- [Task objective]:
Please extract every line in the records below that contains the word "Rewards". Case counts, so match its capitalization.

- [Data]:

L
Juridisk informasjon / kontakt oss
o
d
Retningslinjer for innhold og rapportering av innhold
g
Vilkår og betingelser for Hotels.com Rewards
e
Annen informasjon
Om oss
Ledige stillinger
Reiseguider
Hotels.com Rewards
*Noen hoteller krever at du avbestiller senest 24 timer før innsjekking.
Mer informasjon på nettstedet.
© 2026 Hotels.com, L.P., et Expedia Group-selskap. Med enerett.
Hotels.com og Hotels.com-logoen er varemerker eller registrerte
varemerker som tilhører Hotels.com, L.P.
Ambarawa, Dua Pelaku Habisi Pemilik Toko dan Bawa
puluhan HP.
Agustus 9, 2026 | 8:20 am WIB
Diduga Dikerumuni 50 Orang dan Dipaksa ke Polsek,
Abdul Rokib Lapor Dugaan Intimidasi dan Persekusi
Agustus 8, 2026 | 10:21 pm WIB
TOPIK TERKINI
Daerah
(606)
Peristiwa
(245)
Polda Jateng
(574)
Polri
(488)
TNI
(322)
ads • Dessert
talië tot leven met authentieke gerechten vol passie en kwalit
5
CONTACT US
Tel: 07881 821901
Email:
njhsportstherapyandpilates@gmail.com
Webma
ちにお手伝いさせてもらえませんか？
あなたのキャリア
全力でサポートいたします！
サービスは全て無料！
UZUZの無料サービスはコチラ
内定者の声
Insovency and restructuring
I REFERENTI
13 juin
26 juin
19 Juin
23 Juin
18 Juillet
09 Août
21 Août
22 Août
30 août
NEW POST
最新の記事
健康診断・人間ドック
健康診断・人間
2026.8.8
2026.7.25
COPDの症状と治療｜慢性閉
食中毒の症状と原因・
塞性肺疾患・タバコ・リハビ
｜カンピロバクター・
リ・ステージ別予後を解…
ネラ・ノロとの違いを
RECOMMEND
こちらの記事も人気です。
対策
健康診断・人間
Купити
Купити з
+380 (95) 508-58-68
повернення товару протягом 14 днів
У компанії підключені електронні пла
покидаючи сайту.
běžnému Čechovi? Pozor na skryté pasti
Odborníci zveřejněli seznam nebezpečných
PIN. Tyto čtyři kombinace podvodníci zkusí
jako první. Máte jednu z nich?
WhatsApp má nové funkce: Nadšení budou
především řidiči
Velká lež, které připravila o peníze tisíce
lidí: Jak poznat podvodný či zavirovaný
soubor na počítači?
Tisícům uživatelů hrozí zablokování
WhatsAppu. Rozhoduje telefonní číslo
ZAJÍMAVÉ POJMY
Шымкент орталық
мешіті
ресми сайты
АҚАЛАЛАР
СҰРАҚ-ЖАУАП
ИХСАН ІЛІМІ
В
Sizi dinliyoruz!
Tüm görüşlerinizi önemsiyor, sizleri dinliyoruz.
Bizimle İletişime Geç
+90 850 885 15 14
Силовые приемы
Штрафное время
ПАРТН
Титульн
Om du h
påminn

- [The answer]:
Vilkår og betingelser for Hotels.com Rewards
Hotels.com Rewards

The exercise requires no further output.